Despite the development halt, J&J maintains its medicines division will achieve a compound annual growth rate of 5% to 7%. The division reported $57 billion in sales last year, representing a 4% increase from 2023.

The news had minimal impact on J&J’s stock, which rose more than 1% on Friday. However, it significantly affected Neumora Therapeutics, a biotech startup developing a similar drug, whose shares declined about 5%. Neumora, which launched in 2021 with $500 million in backing from prominent investors including Arch Venture Partners and Polaris Partners, has already faced challenges with its own kappa opioid receptor blocker, navacaprant, which failed to outperform placebo in a recent late-stage depression trial.

Both aticaprant and navacaprant target kappa opioid receptors, proteins that influence mood, stress response, and pain perception. RBC Capital Markets analyst Brian Abrahams suggests J&J’s decision could eliminate remaining optimism about these drugs’ potential in depression treatment and cast doubt on Neumora’s ongoing studies.

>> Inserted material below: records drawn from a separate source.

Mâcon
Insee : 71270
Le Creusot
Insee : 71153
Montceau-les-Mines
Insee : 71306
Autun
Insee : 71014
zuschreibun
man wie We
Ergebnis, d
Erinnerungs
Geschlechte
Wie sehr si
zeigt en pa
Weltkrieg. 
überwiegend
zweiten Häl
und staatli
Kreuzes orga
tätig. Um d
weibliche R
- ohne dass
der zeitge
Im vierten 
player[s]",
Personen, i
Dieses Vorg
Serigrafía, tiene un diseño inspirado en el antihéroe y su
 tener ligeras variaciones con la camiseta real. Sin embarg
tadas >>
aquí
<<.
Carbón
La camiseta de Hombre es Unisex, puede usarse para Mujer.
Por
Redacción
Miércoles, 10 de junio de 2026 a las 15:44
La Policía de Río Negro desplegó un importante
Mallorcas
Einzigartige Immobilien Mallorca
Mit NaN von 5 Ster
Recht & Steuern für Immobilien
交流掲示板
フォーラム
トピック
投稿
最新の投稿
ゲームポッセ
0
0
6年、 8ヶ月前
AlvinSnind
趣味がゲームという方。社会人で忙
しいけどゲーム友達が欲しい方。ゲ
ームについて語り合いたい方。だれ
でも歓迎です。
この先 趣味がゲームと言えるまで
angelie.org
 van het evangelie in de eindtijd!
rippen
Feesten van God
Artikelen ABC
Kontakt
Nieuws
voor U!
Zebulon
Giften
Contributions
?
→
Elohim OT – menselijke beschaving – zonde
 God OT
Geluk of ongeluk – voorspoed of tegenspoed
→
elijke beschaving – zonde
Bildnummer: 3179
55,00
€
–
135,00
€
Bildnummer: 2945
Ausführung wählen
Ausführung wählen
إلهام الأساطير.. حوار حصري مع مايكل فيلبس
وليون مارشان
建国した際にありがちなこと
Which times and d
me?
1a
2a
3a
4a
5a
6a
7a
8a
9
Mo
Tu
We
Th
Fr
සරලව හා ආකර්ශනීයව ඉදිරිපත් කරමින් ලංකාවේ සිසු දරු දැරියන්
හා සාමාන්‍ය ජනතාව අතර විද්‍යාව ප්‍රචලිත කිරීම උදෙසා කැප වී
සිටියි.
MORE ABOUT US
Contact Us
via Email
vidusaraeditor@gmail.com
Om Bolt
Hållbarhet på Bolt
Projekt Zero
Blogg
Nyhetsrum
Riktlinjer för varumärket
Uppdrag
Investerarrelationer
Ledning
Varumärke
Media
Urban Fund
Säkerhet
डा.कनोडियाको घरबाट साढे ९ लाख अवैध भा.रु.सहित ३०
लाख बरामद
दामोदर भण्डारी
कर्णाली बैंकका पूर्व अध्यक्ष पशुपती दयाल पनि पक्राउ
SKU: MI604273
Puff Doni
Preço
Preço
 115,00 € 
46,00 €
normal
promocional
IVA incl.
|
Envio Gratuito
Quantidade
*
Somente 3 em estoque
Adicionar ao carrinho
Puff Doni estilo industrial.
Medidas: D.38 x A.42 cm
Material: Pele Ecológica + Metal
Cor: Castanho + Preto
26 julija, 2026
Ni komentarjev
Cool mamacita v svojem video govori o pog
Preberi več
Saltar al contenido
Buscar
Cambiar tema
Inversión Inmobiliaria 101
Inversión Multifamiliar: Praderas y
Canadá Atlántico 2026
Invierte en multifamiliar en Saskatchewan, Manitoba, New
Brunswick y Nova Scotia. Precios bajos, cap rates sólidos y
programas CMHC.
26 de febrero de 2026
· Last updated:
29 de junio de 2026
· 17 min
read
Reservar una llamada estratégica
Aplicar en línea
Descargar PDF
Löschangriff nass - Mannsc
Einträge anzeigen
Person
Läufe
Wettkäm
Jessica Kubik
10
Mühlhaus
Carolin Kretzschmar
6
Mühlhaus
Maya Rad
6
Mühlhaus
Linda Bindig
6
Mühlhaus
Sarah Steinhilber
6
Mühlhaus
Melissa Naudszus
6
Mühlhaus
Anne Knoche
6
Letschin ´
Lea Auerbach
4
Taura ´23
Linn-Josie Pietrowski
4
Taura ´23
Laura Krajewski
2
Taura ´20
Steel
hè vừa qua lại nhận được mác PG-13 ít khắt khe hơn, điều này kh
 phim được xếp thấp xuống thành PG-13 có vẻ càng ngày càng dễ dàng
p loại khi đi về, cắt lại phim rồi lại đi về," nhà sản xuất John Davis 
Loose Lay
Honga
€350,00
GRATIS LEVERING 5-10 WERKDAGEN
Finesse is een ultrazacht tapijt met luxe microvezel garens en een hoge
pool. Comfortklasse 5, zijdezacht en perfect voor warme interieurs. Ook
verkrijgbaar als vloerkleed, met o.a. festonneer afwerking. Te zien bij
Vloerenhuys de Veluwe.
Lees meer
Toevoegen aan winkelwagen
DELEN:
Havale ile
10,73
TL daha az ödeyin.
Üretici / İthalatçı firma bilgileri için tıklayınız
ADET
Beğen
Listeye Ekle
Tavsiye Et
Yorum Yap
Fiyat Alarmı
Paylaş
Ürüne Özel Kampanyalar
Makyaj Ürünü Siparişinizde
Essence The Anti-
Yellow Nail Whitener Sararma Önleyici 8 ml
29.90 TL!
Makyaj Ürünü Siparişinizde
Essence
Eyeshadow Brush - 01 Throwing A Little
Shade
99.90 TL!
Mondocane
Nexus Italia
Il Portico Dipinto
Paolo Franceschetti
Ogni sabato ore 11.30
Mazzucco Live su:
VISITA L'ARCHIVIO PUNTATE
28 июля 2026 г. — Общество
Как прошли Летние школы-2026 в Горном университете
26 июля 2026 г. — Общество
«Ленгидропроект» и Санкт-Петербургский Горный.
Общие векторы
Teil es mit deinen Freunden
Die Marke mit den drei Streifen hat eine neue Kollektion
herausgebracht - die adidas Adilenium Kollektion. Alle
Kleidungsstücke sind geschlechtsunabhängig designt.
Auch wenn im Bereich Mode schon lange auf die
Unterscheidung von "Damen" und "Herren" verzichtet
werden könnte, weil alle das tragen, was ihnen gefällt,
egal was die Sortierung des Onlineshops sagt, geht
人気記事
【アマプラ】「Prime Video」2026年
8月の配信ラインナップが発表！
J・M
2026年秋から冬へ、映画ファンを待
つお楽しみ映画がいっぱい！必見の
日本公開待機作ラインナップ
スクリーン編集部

The impact on Neumora has been particularly severe, with its stock dropping more than 90% since its initial public offering. Stifel analyst Paul Matteis downgraded the company’s stock to “Hold,” describing J&J’s announcement as a “big blow” to the entire class of kappa opioid receptor drugs.

The development also raises questions about similar compounds in development, including AbbVie’s kappa opioid antagonist, acquired through its Cerevel Therapeutics purchase, which is currently in Phase 1 testing.

This setback could potentially complicate J&J’s ambitious goal of becoming the leading neuroscience company by 2030. However, the company’s diverse pipeline includes nearly 20 other novel drug candidates with potential blockbuster status, suggesting the overall impact on J&J’s long-term prospects may be limited.

The discontinuation of aticaprant’s development in depression represents another challenge in the ongoing effort to develop effective treatments for major depressive disorder, an area that has seen multiple setbacks despite significant investment and research efforts by pharmaceutical companies.